**JOB**
Count up every line of the data in which "dimension" occurs. The reply is one number and nothing more.

++++ EXERCISE MATERIALS

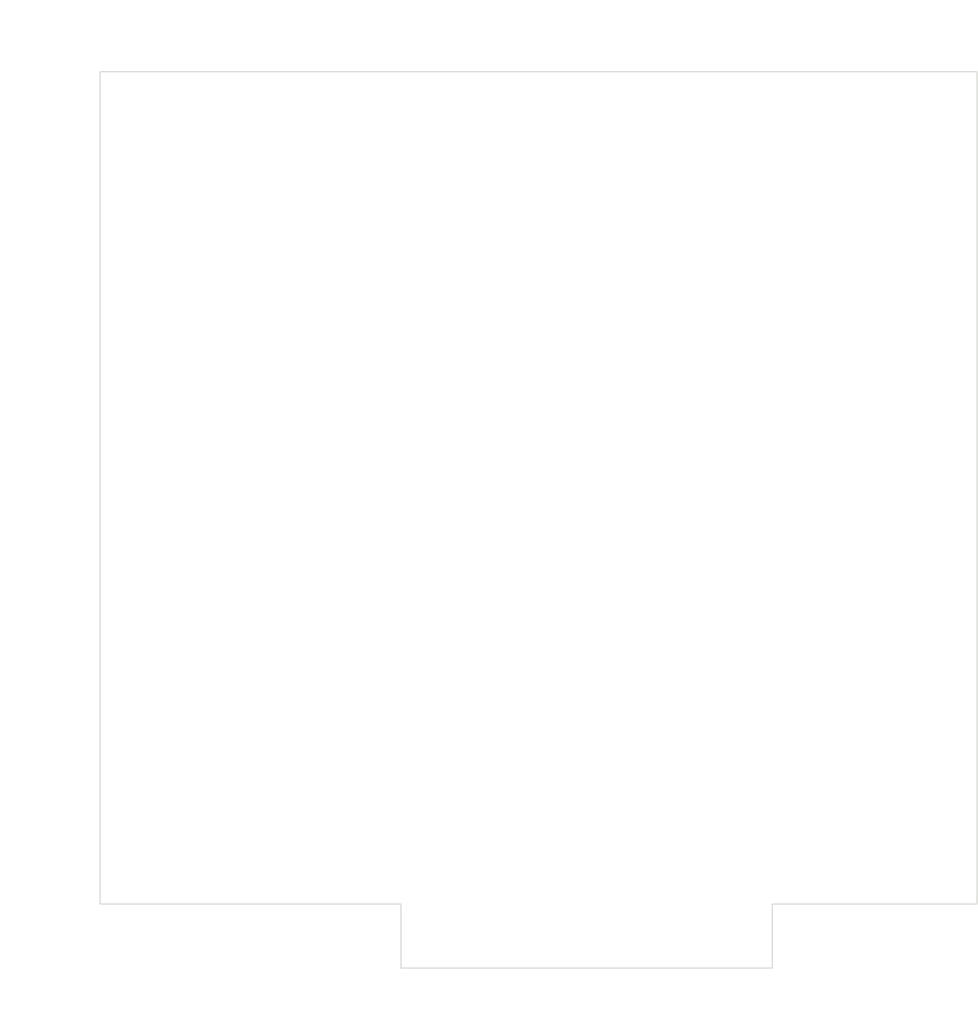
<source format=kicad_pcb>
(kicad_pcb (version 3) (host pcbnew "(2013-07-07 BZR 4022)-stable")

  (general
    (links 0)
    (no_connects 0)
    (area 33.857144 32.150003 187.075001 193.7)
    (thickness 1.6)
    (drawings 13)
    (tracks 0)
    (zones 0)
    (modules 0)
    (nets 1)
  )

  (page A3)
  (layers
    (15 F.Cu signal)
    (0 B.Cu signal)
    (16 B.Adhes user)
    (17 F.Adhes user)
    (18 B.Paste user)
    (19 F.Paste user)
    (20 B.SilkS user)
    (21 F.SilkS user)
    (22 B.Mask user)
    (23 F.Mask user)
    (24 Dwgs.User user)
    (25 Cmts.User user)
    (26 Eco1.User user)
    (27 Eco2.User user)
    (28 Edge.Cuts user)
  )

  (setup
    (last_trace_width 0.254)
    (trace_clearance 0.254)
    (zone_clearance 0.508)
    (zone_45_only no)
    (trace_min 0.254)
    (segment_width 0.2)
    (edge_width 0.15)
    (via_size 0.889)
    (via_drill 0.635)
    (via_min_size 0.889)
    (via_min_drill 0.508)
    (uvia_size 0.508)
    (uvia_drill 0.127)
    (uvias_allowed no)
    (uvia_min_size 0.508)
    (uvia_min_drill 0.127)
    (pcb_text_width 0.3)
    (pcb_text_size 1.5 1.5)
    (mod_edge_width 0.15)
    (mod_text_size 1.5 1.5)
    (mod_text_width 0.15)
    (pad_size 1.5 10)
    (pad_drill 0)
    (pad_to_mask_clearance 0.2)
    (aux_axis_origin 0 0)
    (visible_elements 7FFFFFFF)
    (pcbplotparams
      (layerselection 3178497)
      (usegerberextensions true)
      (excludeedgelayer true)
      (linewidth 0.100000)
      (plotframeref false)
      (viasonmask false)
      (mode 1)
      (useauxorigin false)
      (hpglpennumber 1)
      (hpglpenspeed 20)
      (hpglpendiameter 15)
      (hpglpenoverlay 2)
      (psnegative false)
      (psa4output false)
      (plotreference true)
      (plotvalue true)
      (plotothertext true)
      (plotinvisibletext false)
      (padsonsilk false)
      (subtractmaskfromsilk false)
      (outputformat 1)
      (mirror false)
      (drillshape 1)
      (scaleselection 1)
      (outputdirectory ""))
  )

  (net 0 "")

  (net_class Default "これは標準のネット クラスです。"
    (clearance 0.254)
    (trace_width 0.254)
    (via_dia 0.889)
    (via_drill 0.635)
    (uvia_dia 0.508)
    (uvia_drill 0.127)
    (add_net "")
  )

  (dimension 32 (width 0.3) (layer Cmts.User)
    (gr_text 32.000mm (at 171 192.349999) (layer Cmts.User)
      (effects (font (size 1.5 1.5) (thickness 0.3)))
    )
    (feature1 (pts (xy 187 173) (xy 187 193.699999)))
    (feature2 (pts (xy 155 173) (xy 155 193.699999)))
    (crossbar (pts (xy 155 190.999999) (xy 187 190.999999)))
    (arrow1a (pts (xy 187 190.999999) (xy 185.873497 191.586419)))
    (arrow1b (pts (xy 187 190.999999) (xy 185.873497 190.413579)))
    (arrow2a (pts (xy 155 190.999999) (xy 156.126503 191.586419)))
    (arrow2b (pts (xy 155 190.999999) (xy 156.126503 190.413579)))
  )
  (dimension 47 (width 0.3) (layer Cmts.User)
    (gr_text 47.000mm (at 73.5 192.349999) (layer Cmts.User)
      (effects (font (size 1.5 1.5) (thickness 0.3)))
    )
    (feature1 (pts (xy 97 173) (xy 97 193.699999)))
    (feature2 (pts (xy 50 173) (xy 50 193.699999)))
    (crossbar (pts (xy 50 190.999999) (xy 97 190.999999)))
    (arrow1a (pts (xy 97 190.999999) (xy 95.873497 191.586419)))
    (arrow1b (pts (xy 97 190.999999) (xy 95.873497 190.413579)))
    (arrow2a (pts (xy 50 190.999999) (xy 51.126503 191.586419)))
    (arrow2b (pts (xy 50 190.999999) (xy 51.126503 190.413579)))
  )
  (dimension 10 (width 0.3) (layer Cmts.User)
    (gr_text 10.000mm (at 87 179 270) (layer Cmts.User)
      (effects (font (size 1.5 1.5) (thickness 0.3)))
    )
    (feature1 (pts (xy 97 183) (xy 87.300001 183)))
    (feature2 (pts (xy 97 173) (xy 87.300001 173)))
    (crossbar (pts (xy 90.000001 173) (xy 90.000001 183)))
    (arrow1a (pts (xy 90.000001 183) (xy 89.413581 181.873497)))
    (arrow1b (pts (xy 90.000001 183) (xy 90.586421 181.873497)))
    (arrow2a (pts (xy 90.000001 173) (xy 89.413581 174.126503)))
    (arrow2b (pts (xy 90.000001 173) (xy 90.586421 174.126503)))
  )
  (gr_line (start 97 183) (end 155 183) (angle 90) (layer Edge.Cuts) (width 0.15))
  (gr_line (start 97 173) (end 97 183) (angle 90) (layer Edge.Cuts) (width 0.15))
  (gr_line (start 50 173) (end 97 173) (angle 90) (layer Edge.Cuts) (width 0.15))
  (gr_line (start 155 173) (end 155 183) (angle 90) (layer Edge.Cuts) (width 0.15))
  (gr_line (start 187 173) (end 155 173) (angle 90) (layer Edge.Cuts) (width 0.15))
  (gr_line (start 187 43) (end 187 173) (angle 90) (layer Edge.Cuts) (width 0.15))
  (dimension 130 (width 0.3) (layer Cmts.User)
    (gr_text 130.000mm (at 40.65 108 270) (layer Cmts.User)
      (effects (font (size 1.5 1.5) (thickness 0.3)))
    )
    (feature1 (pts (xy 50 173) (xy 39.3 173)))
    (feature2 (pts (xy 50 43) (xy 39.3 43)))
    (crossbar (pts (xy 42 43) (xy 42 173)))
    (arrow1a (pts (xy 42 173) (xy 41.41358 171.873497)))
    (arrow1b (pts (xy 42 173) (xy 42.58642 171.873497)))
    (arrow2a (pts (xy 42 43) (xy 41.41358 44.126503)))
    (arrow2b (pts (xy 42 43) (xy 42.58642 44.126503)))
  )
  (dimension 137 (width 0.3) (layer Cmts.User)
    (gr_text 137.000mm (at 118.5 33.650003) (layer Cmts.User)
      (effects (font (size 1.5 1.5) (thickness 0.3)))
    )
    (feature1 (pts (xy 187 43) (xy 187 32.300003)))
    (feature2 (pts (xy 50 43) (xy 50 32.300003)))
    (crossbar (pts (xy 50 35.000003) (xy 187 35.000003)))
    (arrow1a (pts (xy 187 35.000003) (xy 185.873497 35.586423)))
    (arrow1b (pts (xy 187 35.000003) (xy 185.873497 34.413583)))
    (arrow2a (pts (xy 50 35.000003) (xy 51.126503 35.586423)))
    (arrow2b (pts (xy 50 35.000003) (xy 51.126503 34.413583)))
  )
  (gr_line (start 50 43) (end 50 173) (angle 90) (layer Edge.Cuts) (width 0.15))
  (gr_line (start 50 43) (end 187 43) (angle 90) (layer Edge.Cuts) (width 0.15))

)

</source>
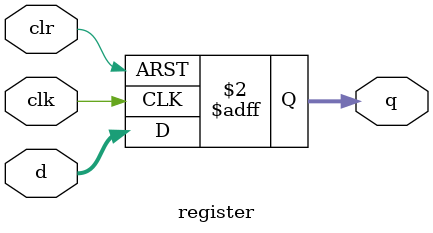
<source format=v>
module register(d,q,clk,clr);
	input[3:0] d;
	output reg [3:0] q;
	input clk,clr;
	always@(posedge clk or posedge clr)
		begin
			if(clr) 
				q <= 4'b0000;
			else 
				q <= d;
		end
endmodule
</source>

++++++++

**OUTPUT FOR THIS EXERCISE**
5